Diseño para el reciclaje: Utilice tintas reciclables y evite recubrimientos o etiquetas de plástico adicionales. Por ejemplo, la impresión directa sobre el tubo elimina la necesidad de etiquetas (como en el caso de los tubos laminados). Siempre que sea posible, utilice el mismo material para las tapas y los cuerpos (por ejemplo, una tapa de PP sobre un tubo de PP) para que puedan triturarse y moldearse juntos.

Comunícate con claridad: incluye símbolos de reciclaje o instrucciones de compostaje en tu empaque. Informa a los clientes sobre cómo desechar el tubo correctamente (por ejemplo, «enjuaga y recicla con plásticos mixtos» o «composta si es posible»). De esta manera, se cierra el ciclo del material elegido.

Refleja tu marca: utiliza texturas, colores y formas que refuercen tu identidad. Los tubos de papel de cáñamo mate transmiten una sensación de naturalidad y sofisticación, mientras que el plástico blanco pulido luce impecable. El relieve o los recubrimientos suaves al tacto pueden dar un toque de lujo incluso a los plásticos más sencillos. Recuerda que, al optimizar el estilo, debes asegurarte de que cualquier acabado sofisticado se ajuste a tus objetivos de reciclabilidad.
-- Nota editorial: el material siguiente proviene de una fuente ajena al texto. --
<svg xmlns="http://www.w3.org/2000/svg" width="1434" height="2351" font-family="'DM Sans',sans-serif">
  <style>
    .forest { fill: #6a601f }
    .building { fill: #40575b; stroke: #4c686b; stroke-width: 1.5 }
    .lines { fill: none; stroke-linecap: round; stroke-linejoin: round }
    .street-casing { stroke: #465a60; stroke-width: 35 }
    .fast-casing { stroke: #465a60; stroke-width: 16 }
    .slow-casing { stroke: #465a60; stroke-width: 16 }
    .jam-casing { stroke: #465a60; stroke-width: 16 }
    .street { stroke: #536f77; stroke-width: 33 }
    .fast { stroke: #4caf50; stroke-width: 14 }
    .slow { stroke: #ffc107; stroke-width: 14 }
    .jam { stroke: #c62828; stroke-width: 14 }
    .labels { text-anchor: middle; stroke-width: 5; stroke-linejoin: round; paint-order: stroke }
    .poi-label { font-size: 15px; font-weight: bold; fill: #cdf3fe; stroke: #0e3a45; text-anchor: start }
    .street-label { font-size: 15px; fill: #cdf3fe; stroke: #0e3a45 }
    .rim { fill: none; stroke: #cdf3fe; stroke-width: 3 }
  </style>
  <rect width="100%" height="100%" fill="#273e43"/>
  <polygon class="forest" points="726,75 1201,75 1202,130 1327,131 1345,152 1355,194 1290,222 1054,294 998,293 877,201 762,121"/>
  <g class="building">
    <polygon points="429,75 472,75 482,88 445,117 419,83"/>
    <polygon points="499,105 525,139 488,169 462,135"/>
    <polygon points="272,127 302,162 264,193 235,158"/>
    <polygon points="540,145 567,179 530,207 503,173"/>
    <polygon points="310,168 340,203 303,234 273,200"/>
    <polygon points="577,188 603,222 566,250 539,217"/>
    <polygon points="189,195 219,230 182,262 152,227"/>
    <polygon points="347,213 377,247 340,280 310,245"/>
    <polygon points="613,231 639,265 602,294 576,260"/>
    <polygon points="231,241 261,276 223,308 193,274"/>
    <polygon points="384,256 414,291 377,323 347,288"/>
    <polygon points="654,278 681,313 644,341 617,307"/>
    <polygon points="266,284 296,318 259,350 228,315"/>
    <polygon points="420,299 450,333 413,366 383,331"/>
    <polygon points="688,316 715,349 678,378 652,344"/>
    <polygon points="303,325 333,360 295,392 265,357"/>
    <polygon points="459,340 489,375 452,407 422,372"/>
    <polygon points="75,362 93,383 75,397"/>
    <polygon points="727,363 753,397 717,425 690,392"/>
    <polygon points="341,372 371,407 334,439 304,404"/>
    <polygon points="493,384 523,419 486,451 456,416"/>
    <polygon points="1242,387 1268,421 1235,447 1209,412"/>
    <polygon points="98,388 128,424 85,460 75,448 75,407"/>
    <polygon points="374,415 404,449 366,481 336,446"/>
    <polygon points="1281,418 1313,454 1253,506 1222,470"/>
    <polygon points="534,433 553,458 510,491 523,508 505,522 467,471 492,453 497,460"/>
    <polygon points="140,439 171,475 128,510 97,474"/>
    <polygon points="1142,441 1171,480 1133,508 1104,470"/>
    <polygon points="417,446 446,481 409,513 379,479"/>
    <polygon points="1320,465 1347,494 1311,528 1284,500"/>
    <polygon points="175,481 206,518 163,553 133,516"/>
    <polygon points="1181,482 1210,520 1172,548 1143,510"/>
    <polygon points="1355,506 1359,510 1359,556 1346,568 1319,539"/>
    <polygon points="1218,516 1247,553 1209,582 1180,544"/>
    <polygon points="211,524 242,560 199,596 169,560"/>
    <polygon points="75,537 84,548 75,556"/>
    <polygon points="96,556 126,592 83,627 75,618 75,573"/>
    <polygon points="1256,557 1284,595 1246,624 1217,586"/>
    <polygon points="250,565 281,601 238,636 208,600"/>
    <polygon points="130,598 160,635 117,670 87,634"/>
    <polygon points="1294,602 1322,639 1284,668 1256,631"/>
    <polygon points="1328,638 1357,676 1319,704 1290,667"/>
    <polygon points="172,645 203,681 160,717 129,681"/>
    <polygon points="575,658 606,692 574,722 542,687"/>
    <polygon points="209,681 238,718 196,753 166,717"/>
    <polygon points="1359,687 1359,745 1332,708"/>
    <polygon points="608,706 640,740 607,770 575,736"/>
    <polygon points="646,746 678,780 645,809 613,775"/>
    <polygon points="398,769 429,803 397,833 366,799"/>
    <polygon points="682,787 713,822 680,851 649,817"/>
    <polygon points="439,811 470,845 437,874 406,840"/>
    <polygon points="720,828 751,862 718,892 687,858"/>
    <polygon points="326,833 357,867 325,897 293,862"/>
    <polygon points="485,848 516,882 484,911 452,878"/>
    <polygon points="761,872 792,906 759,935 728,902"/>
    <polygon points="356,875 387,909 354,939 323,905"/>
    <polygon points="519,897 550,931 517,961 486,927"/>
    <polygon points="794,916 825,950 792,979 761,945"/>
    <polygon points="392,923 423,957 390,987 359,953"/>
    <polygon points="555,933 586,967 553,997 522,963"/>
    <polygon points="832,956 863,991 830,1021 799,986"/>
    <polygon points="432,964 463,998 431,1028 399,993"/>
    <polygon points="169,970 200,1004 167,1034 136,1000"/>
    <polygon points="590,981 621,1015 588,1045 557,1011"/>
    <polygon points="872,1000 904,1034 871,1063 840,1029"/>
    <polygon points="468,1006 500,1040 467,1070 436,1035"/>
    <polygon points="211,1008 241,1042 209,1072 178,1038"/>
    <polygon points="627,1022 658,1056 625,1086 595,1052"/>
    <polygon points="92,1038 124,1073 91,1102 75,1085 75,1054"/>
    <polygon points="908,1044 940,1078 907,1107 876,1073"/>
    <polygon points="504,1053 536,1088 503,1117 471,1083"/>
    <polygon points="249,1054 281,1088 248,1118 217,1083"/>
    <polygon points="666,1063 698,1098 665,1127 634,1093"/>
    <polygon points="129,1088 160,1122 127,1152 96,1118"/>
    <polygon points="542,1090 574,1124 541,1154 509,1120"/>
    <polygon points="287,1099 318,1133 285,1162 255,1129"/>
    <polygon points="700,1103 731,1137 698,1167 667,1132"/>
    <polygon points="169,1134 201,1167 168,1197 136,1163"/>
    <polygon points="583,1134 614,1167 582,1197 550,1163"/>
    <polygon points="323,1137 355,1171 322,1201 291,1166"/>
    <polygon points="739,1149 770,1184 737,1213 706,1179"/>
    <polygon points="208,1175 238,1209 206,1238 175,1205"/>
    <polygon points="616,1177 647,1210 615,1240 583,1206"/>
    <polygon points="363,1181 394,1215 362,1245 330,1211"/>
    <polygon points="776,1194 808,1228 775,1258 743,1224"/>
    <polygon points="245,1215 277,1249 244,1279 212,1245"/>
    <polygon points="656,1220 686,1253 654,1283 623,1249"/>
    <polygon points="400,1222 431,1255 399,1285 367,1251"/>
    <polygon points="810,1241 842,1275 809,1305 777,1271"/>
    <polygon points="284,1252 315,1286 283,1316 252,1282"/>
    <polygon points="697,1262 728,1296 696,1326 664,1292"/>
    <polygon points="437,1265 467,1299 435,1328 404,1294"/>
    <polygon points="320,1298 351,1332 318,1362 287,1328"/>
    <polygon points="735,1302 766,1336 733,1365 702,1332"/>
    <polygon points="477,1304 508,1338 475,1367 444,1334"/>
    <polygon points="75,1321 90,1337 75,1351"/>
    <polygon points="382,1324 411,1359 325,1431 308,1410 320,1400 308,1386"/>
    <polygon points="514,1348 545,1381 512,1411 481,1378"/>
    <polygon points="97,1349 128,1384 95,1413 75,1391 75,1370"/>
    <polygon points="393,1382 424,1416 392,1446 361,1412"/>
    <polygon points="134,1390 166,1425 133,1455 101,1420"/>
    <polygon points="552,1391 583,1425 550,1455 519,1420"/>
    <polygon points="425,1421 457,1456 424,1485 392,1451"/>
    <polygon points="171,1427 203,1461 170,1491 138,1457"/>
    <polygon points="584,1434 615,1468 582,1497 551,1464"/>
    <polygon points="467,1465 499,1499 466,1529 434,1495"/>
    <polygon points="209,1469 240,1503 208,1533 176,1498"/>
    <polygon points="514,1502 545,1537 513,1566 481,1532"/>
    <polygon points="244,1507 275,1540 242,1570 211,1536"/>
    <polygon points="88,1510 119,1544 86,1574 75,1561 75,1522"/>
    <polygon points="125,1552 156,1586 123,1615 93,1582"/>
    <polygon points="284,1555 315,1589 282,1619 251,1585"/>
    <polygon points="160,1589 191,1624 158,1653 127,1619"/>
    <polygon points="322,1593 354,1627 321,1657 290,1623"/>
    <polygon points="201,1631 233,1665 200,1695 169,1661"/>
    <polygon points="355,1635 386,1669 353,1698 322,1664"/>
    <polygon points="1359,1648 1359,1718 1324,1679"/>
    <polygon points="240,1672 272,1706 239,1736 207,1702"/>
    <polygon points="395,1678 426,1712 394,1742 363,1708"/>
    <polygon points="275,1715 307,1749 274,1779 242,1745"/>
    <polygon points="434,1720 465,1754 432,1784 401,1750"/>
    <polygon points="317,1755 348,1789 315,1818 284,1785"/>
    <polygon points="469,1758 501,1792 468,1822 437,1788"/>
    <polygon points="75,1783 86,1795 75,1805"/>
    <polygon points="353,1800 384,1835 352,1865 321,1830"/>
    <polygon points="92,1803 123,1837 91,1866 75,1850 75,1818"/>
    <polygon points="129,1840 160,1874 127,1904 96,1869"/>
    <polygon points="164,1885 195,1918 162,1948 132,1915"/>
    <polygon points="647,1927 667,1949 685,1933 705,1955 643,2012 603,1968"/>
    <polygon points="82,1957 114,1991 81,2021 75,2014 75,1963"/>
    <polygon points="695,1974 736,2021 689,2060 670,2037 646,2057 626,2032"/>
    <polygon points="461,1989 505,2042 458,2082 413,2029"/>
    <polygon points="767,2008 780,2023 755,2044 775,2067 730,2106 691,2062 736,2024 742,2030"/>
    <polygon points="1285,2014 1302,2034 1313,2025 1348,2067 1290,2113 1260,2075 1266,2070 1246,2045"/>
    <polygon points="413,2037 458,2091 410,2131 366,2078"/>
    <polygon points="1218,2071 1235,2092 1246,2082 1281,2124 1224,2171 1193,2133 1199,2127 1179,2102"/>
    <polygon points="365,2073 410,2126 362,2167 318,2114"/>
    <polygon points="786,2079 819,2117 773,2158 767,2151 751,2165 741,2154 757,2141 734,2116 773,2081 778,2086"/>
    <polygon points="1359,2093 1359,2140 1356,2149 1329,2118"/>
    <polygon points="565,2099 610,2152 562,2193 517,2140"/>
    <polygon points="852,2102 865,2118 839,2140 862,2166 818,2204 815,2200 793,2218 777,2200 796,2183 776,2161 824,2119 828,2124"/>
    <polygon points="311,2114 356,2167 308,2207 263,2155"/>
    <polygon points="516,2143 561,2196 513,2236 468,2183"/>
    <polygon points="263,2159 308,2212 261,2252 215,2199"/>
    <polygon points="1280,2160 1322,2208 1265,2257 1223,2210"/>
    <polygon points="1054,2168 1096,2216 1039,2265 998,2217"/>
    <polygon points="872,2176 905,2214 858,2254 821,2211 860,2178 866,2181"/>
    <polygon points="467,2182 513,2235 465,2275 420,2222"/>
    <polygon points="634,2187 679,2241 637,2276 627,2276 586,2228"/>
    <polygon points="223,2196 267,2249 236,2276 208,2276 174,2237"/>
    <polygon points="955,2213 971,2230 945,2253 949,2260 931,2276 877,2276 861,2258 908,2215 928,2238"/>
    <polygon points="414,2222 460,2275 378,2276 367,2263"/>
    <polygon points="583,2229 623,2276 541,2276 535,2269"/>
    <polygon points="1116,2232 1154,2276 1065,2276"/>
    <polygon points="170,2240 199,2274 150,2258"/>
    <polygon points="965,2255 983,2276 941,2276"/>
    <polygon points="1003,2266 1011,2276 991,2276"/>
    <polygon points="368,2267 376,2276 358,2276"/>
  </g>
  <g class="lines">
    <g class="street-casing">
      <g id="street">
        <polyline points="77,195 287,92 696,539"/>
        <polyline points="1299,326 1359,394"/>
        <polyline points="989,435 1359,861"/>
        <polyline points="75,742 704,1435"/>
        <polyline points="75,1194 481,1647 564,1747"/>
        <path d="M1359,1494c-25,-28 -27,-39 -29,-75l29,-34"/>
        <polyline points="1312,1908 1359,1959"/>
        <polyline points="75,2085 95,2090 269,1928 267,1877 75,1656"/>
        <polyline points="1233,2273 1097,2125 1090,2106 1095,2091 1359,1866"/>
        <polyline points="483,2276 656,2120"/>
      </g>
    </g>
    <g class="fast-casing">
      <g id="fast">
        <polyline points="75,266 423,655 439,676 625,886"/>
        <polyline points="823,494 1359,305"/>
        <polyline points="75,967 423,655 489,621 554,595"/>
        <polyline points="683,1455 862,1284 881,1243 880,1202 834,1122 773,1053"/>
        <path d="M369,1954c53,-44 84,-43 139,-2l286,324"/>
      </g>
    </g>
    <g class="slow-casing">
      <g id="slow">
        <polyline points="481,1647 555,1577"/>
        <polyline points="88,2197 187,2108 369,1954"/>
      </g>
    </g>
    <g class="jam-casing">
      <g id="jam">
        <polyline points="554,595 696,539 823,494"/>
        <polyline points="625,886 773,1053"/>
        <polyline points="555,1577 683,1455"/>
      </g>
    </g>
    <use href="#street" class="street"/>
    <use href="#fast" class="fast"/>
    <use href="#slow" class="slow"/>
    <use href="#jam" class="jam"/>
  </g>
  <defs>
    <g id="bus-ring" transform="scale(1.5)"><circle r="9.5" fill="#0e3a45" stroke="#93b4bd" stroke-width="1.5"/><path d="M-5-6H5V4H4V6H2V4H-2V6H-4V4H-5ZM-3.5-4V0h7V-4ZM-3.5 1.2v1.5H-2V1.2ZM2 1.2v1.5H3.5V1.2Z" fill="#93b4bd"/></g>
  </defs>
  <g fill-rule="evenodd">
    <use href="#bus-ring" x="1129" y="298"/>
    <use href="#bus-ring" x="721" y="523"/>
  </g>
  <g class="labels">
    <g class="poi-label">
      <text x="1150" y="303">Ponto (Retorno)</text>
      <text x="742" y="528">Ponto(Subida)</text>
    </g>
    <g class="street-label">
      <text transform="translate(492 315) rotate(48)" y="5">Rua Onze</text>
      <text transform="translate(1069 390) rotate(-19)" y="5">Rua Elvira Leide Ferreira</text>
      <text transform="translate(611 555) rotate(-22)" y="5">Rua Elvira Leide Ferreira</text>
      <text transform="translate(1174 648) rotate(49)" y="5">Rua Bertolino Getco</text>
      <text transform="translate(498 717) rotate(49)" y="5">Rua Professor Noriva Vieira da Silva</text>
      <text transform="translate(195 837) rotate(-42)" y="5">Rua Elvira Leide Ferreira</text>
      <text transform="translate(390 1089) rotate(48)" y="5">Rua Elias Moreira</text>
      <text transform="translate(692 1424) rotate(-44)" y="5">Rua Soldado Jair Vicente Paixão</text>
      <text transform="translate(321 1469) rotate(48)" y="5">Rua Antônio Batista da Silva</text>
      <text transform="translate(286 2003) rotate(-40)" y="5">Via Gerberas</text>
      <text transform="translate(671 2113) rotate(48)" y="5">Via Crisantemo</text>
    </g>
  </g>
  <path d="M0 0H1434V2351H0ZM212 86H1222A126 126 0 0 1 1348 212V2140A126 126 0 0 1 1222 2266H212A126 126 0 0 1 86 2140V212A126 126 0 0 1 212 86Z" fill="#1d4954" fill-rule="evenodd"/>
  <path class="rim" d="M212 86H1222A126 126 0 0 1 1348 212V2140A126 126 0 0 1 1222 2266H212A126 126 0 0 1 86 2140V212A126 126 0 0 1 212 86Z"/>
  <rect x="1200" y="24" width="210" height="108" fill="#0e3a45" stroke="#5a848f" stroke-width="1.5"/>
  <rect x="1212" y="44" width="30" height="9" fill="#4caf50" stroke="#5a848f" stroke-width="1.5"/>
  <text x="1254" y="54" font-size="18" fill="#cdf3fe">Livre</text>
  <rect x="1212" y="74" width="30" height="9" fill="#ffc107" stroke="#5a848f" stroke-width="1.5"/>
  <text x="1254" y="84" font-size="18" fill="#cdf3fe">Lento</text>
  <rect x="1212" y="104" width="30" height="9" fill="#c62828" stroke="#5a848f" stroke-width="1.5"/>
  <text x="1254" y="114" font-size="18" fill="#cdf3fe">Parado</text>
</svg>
En resumen, no existe un tubo ideal que sirva para todos los casos. En cambio, conviene sopesar los indicadores de sostenibilidad (reciclabilidad, contenido renovable) junto con el atractivo visual y la compatibilidad con el producto. Las marcas independientes tienen la flexibilidad de experimentar —con pequeñas series de tubos de PE de caña de azúcar o prototipos de papel personalizados— en busca del equilibrio perfecto. De esta forma, se puede crear un embalaje que deleite a los clientes y, al mismo tiempo, refleje los valores ecológicos de la marca, asegurando que esta destaque por las razones correctas.

Fuentes: Para recopilar esta información se utilizaron informes recientes del sector y estudios de caso correspondientes al período 2023-2025.